Notwithstanding their ethnic diversity, with Maasina Rule Malaitans started carrying out a common program. Most moved to the coast where they built large settlements, “towns.” They appointed their own chiefs and refused to pay tax. Together these joint actions were an extraordinary achievement. They were possible, in part because they were fuelled by the kastom philosophy, as characterized above, and in part because, in Akin’s words, “the real power of Maasina Rule flowed upwards from ‘the rank and file’” (172).
After an accommodating start in 1946, by August 1947 the government’s reaction to Marching Rule became hostile and repressive. The measures taken were harsh, in hindsight astonishingly so. They included mass arrests, followed by criminal charges, court proceedings and jail sentences. But they did not succeed in breaking the movement. Malaitans answered by well-ordered civil disobedience , thus continuing their common stand. A stalemate ensued, broken in 1952 by a new High Commissioner for the Western Pacific who conceded many Maasina Rule demands, notably in administration and local jurisdiction. At this point Akin ends his account. In chapter 9, the final one, he appraises Maasina Rule. He views it a success, in many respects. Notably, it “transformed government-Malaitan relations in enduring ways” (329).
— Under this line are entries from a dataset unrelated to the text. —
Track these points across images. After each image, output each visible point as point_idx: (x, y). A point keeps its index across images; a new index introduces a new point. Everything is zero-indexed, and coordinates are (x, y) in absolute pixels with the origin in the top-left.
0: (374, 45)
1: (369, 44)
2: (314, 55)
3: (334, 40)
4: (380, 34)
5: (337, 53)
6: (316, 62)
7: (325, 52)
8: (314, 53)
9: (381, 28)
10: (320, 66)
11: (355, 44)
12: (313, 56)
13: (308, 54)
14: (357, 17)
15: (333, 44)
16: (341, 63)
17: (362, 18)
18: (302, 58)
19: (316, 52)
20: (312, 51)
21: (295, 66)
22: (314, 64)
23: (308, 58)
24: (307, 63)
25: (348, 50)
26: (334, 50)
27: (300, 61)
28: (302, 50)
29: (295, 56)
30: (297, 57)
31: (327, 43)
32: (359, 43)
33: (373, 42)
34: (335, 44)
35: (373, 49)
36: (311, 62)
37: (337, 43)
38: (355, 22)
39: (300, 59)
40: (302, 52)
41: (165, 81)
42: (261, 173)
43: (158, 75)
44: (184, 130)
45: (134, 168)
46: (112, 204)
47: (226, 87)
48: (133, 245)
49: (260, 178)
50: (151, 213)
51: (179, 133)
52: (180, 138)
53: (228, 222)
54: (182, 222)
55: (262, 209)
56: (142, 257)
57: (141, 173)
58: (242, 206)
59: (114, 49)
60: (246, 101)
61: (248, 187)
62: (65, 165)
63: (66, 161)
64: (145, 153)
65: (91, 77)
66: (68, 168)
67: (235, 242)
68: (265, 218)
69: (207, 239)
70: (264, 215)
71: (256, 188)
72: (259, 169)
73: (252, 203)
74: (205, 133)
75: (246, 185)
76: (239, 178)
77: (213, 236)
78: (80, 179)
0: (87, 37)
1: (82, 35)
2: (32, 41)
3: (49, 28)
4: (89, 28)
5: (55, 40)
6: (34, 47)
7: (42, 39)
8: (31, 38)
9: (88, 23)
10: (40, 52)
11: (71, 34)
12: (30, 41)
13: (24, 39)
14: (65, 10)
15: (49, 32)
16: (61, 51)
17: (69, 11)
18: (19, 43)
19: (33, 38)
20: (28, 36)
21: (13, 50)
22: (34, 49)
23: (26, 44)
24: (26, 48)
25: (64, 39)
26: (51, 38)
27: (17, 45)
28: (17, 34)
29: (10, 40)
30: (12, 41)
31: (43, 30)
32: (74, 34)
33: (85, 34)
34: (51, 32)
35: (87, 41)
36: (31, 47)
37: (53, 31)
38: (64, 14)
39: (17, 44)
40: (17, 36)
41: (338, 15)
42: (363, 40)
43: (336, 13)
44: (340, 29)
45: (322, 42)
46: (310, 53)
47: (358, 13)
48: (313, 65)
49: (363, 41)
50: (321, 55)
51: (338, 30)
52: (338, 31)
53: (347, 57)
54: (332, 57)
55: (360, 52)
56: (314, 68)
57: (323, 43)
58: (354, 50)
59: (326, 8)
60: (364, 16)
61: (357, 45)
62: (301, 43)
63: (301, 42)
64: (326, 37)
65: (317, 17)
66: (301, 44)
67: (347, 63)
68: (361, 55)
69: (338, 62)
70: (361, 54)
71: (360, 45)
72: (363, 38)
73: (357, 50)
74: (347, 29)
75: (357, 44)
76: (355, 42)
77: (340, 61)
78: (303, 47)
To write his book, Akin has assembled an extremely impressive range of data, in part the result of what must have been painstaking archival investigations. And in part he makes use of oral communications by, especially, Kwaio, collected during his field research. He acknowledges support from Ben Burt, who worked among the neighbouring Kwara’ae, also from the 1980s. Nevertheless, he assesses that the data are incomplete and he expresses the hope that future research by Malaitans themselves will “fill the many gaps” (188). It strikes the reader that Akin does not mention, in addition, the likelihood that the historical record will remain contested. In any case, Akin has managed, quite admirably, to fashion the multitude of data into a very readable account that is likely to remain authoritative for a long time.
The book’s bibliography comes to 67 pages. While the main text counts 345 pages, it is followed by 97 pages of endnotes, in the main collective ones combining references for and additions to entire paragraphs. There is a profusion of names, as regards the Europeans, due to the rapid turnover of government officials. Fortunately, when names are listed in the bibliography—and many are—Akin has added their function, or functions, in the administrative and missionary organizations.
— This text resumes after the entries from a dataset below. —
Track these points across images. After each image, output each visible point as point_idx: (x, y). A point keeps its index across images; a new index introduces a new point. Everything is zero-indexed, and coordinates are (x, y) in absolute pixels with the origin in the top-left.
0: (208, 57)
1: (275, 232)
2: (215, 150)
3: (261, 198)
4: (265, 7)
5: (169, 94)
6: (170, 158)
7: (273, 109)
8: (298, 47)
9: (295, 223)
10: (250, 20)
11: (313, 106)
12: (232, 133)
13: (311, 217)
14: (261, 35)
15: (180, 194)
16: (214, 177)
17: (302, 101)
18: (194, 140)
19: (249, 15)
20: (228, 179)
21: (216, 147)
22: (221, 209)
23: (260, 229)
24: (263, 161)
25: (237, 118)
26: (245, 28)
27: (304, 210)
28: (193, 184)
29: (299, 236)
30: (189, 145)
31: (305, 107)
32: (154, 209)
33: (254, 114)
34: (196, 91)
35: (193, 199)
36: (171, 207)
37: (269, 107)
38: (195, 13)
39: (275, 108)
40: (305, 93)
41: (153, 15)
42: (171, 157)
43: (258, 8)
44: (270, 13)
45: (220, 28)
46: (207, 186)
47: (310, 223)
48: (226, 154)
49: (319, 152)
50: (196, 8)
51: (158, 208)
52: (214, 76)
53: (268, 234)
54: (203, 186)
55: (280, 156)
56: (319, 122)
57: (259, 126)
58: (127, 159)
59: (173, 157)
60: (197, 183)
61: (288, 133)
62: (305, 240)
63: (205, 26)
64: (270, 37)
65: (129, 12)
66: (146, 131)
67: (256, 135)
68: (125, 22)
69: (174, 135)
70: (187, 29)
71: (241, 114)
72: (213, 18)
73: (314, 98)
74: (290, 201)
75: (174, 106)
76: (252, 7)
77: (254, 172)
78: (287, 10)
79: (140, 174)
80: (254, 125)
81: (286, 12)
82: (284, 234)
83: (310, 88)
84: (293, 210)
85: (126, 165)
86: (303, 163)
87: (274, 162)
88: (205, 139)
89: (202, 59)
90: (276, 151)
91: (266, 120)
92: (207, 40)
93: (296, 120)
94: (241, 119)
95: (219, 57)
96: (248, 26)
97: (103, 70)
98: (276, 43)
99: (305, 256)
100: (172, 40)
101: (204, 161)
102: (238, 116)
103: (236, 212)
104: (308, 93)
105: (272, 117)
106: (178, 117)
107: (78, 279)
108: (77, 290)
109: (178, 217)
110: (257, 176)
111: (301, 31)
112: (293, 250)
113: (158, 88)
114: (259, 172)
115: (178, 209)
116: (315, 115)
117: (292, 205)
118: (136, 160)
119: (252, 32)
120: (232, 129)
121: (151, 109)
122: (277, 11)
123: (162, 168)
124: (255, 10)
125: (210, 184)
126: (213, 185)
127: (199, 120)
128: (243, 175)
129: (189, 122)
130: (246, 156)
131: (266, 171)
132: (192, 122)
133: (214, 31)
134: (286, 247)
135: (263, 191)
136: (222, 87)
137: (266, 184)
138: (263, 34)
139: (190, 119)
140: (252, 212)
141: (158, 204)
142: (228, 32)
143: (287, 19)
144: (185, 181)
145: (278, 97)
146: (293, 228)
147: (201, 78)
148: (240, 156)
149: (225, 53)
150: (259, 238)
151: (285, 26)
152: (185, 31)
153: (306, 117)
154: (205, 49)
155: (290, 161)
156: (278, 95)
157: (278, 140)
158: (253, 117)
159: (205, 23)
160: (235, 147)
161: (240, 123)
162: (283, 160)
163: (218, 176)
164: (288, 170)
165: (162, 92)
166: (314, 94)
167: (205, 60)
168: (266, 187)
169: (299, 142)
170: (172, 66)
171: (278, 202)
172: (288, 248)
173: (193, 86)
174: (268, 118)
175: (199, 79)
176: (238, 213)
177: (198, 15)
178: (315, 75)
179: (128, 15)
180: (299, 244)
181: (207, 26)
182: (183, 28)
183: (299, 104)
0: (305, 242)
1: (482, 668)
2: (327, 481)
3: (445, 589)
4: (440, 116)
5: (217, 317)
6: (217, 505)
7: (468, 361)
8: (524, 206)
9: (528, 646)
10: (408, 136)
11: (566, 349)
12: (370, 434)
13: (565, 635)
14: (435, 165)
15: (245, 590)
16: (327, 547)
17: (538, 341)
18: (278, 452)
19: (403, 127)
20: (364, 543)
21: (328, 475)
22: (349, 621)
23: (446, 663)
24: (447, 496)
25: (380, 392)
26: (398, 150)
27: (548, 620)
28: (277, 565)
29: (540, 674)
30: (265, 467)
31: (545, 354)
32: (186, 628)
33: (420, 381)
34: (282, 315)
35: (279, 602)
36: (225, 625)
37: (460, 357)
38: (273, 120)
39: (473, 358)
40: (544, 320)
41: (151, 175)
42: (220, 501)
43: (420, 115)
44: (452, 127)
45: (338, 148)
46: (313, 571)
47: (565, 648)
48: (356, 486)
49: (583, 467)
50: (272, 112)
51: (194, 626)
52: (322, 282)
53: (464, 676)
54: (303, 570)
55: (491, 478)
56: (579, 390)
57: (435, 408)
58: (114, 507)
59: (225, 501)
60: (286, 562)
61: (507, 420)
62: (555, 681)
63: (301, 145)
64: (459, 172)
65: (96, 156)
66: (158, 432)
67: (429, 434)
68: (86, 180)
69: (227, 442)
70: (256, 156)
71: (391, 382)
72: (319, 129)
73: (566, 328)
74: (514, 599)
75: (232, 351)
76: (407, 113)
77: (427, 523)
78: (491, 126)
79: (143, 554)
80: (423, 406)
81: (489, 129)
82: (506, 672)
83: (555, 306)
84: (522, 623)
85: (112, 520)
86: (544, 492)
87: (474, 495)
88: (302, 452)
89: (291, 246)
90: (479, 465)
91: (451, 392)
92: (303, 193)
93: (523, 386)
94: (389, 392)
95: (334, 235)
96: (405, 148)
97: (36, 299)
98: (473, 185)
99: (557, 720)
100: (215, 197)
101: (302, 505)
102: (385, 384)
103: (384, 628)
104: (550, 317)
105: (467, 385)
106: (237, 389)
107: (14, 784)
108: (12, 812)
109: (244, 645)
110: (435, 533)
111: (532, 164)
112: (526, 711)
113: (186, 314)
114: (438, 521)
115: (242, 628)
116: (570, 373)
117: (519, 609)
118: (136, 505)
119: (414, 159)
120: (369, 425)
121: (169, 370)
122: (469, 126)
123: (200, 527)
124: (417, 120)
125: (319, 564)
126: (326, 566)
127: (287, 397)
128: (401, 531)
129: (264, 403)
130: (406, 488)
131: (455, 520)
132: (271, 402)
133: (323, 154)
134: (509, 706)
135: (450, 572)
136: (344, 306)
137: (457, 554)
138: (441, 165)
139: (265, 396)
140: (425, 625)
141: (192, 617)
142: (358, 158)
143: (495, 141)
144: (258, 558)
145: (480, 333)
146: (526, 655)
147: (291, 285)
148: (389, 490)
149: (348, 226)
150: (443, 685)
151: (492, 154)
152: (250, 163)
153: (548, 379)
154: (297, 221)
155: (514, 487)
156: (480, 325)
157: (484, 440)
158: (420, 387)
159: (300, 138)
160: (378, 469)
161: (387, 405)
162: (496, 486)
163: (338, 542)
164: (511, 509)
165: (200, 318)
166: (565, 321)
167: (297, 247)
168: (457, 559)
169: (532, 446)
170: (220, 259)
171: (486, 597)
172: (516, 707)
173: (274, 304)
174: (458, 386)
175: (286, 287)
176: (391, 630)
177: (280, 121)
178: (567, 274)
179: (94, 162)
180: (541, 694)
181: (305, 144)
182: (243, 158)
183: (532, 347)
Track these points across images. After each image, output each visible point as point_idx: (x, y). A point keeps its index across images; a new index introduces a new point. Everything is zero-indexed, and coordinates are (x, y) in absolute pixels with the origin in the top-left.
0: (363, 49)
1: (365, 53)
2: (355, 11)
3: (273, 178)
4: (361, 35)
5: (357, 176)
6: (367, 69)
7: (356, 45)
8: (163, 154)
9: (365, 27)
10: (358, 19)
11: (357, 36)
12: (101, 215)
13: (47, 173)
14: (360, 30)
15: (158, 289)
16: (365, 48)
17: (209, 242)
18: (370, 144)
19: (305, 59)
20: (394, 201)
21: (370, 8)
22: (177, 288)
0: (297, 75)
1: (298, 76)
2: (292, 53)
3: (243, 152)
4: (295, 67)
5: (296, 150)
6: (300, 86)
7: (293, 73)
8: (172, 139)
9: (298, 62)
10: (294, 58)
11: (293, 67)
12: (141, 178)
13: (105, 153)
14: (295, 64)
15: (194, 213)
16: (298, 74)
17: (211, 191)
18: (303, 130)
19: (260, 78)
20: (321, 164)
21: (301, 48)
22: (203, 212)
In comments in chapter 9, Akin makes it clear that the 1952 conciliation contained seeds of dissension, given that Maasina Rule adherents, and also the followers of kastom movements elsewhere in the Solomon Islands, regarded their organizations as means to interact with the government “from a position of autonomy and equality” (341). How did that work out? Given the time and the length of his fieldwork, Akin seems well placed to discuss the topic in a sequel to this highly commendable book.